Insider Threat Matrix™

  • ID: PR015.002
  • Created: 31st May 2024
  • Updated: 19th July 2024
  • Platforms: Windows, Linux, MacOS
  • Contributor: The ITM Team

Remote Email Collection

A subject retrieves email files from a remote email server. The subject might use their own or other obtained credentials to access an email mailbox and subsequently copy emails and/or data contained within emails. Remote email collection can be conducted against on-premises email servers, webmail, and cloud-based email services.

Detection

ID Name Description
DT062Microsoft 365 Admin Center Sign-in Activity

From the Microsoft 365 Admin Center homepage (https://admin.microsoft.com/#/homepage), after a specific user account has been selected under ‘Users’ > ‘Active Users’, it is possible to view limited sign-in activity under ‘Last sign-in’ > ‘View last 30 days’.

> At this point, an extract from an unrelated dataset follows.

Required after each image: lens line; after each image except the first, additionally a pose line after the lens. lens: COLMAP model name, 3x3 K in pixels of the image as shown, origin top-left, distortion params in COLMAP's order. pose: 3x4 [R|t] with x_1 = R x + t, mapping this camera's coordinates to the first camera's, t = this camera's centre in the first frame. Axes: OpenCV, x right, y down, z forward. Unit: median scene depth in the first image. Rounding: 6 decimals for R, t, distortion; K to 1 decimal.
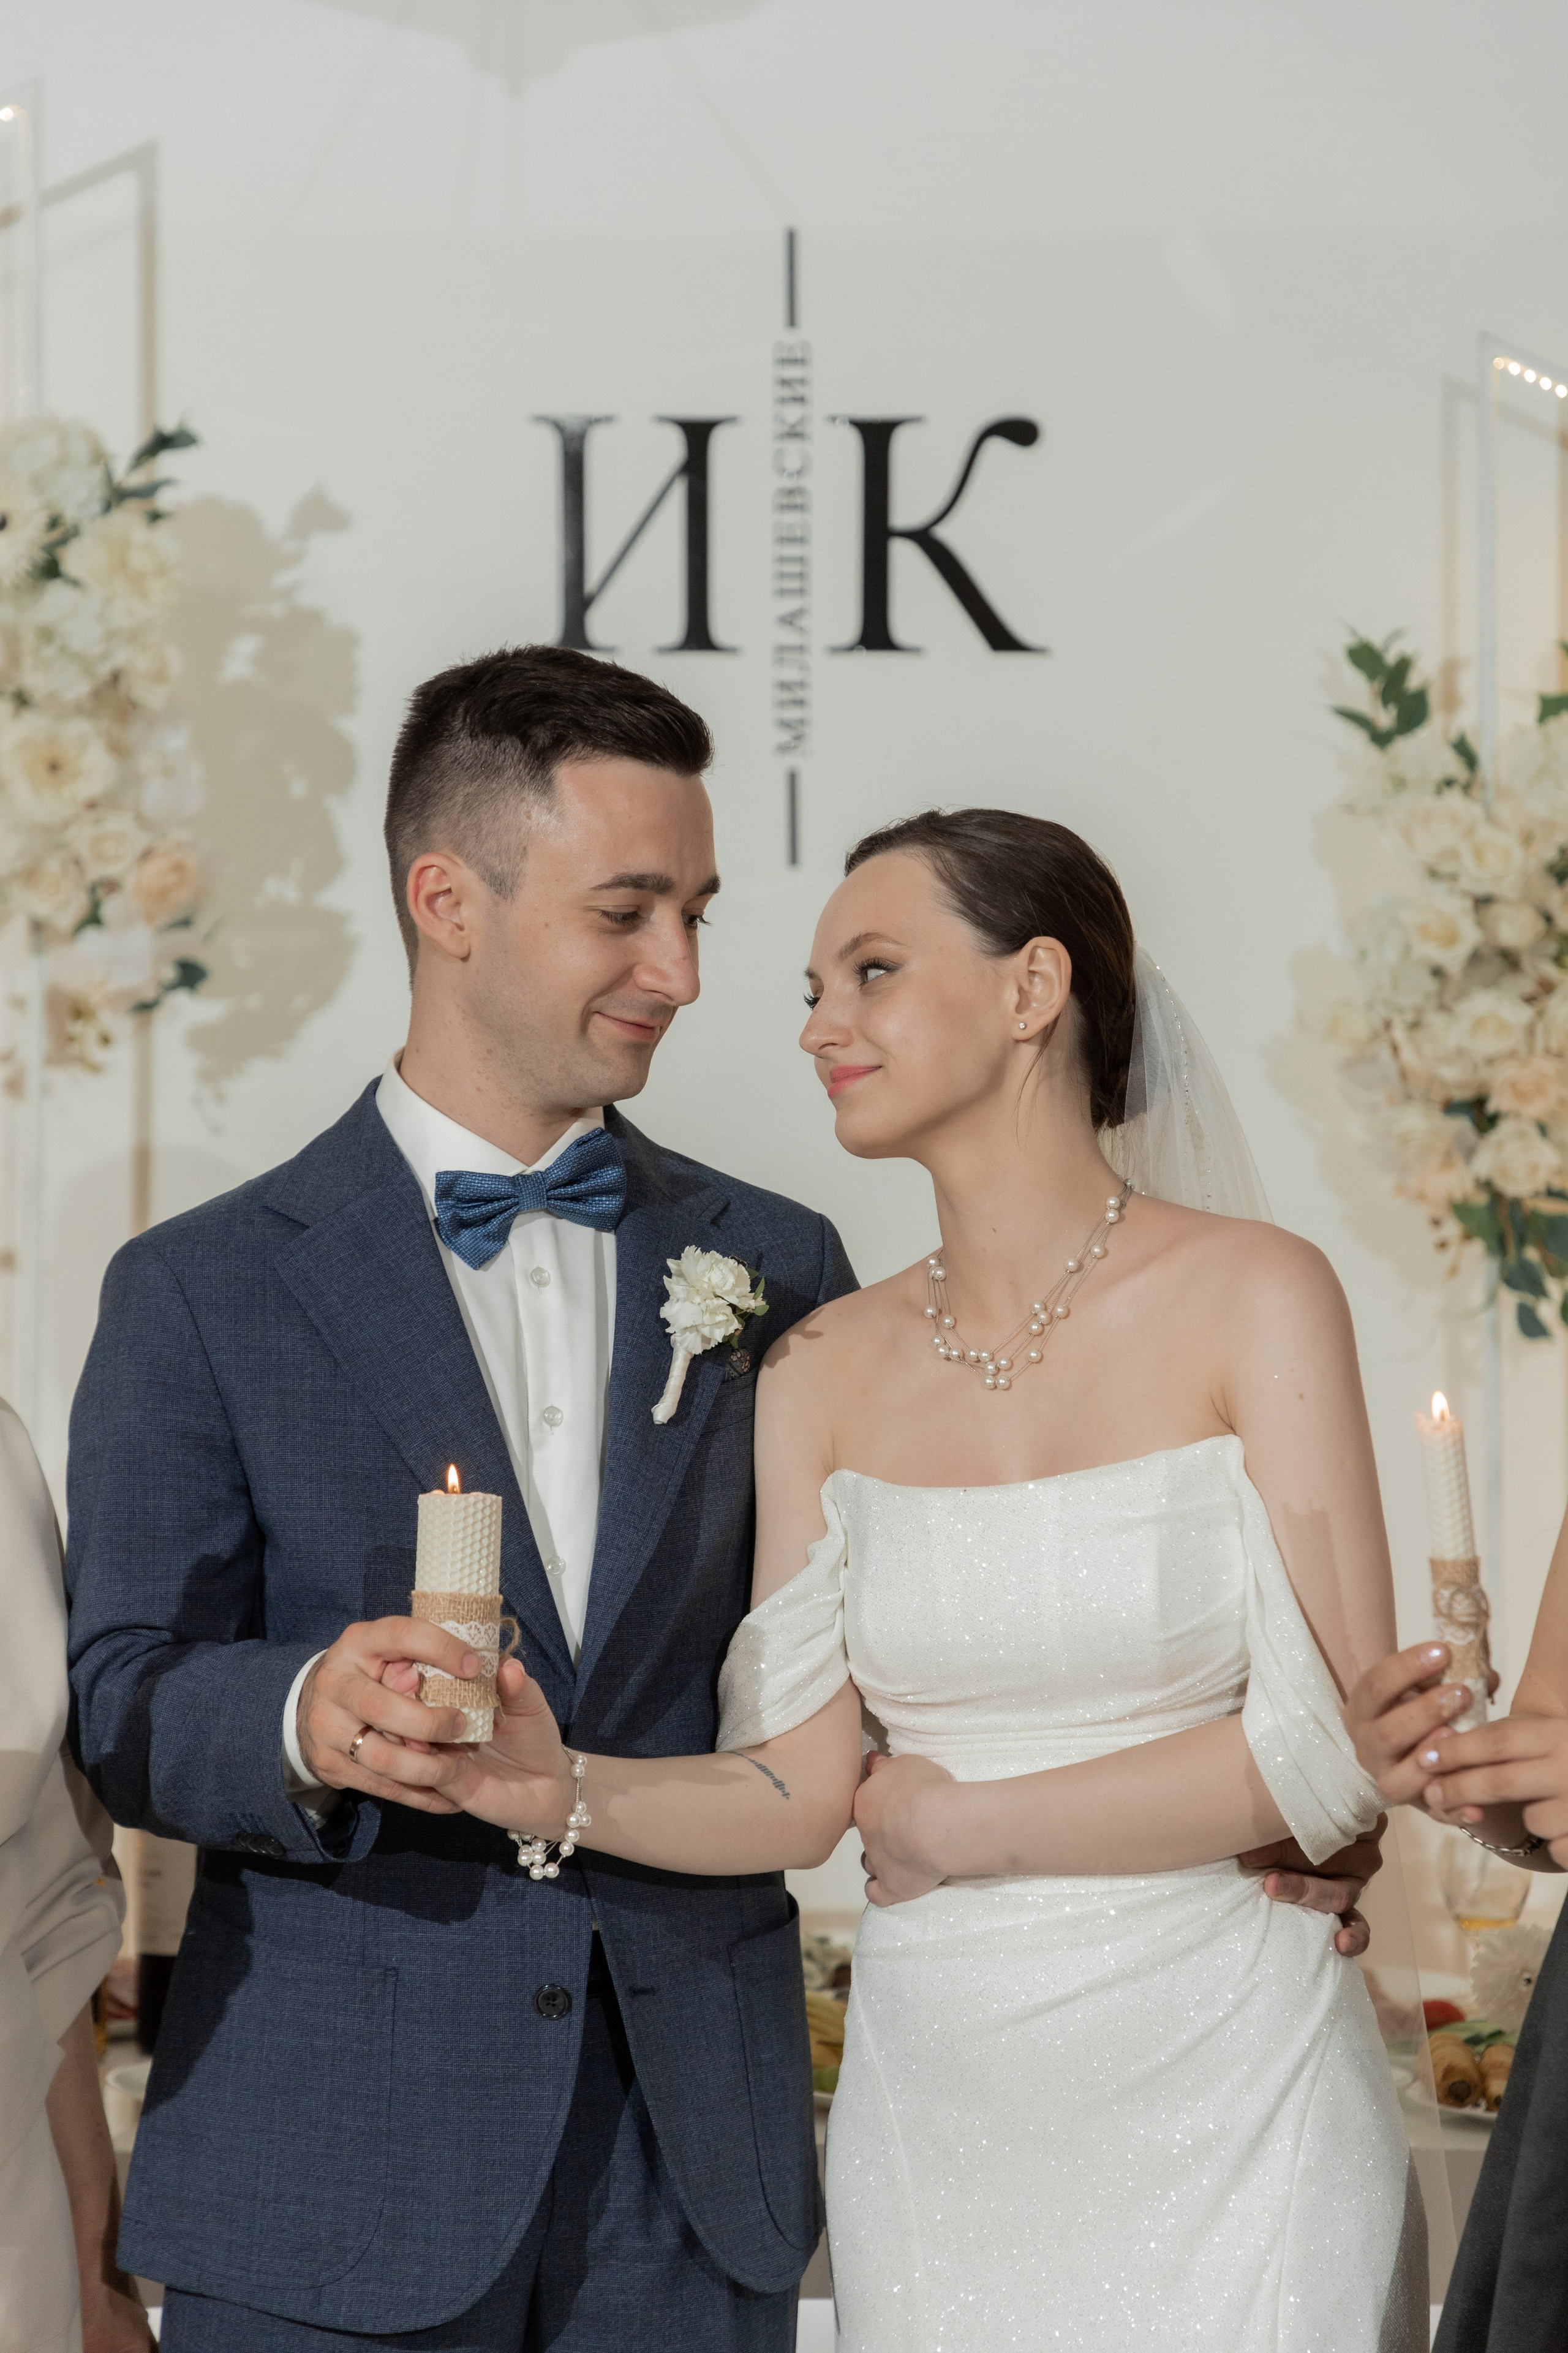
lens RADIAL K [[6417.6, 0, 687.4], [0, 6417.6, 1221.8], [0, 0, 1]] dist [0.632587, -0.070668]
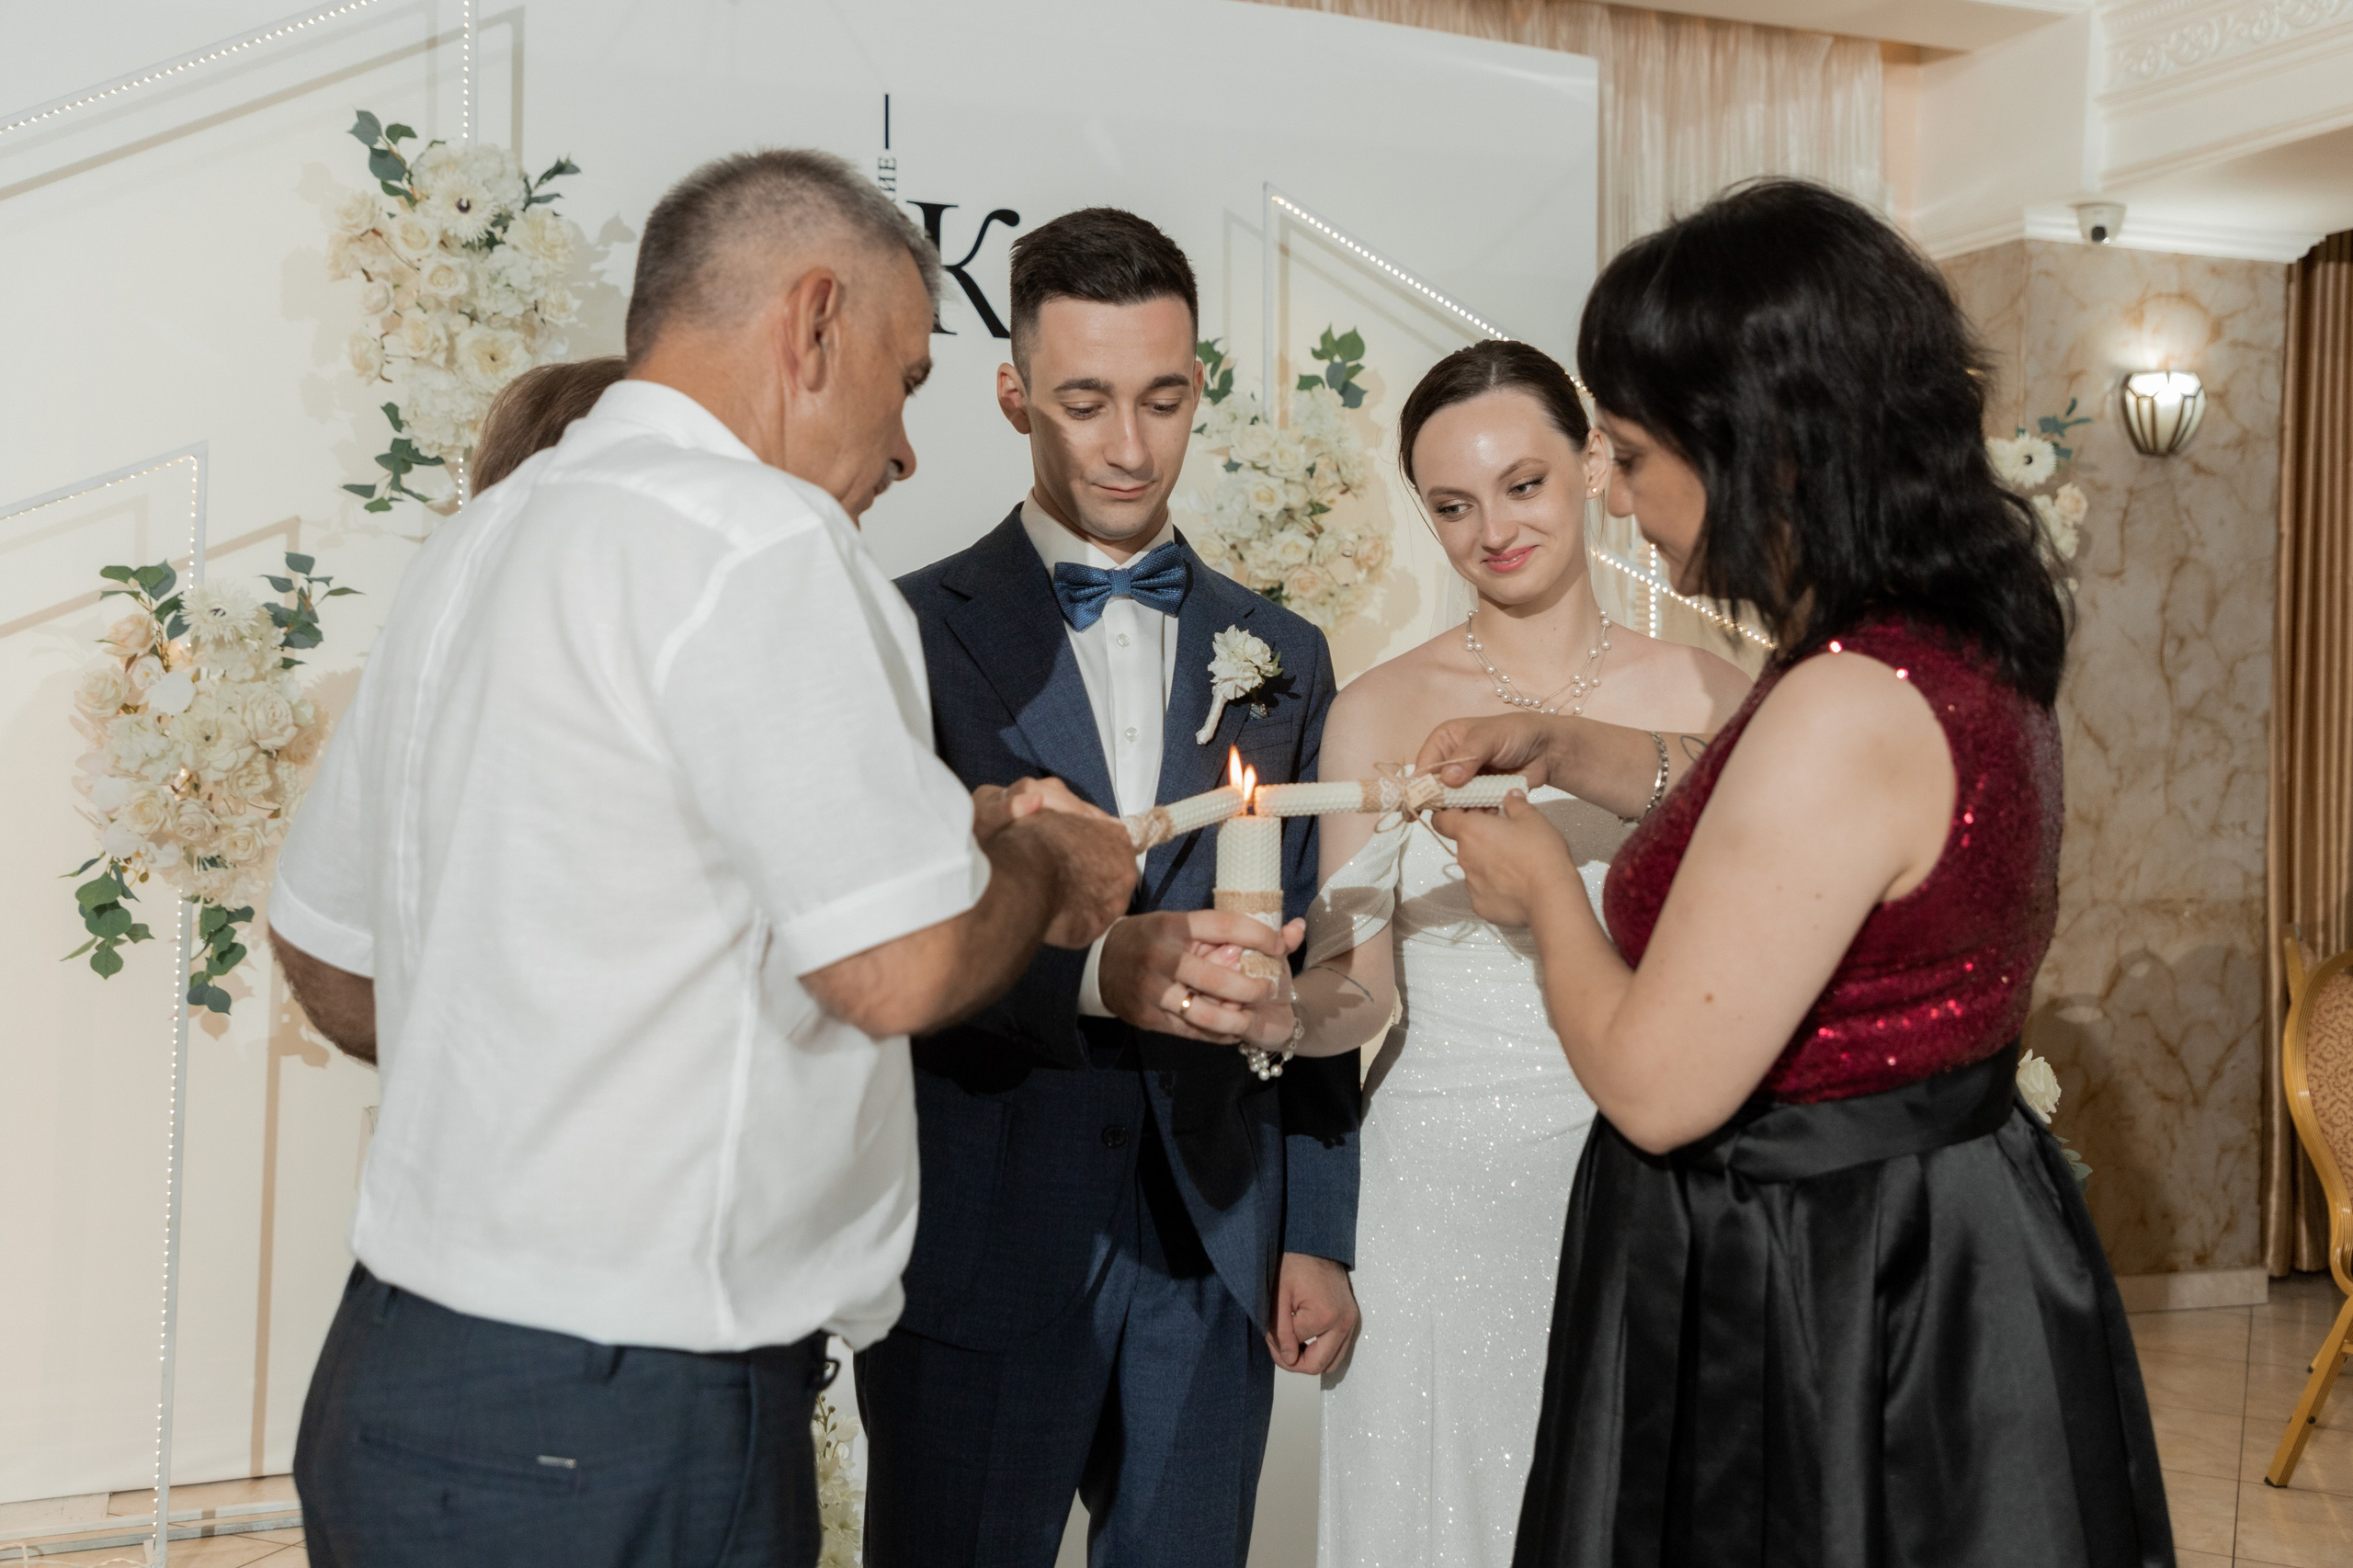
lens RADIAL K [[2629.9, 0, 1204.4], [0, 2629.9, 757.9], [0, 0, 1]] dist [0.093382, 0.039657]
pose [[0.952156, 0.009547, 0.305463, -0.130175], [-0.015573, 0.999729, 0.017297, 0.017228], [-0.305215, -0.021226, 0.952047, 0.294561]]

This displays the Date, Status, and Failure reason (if appropriate).

DT063Microsoft Entra ID Sign-in Logs

From the Microsoft Entra Admin Center (https://entra.microsoft.com/#view/Microsoft_AAD_UsersAndTenants/UserManagementMenuBlade/~/SignIns), or through the Azure Portal (https://portal.azure.com/#view/Microsoft_AAD_UsersAndTenants/UserManagementMenuBlade/~/SignIns), it is possible to view detailed sign-in logs for user accounts.

This information includes (but is not limited to) the Date, User, Application, Status, IP Address, and Location.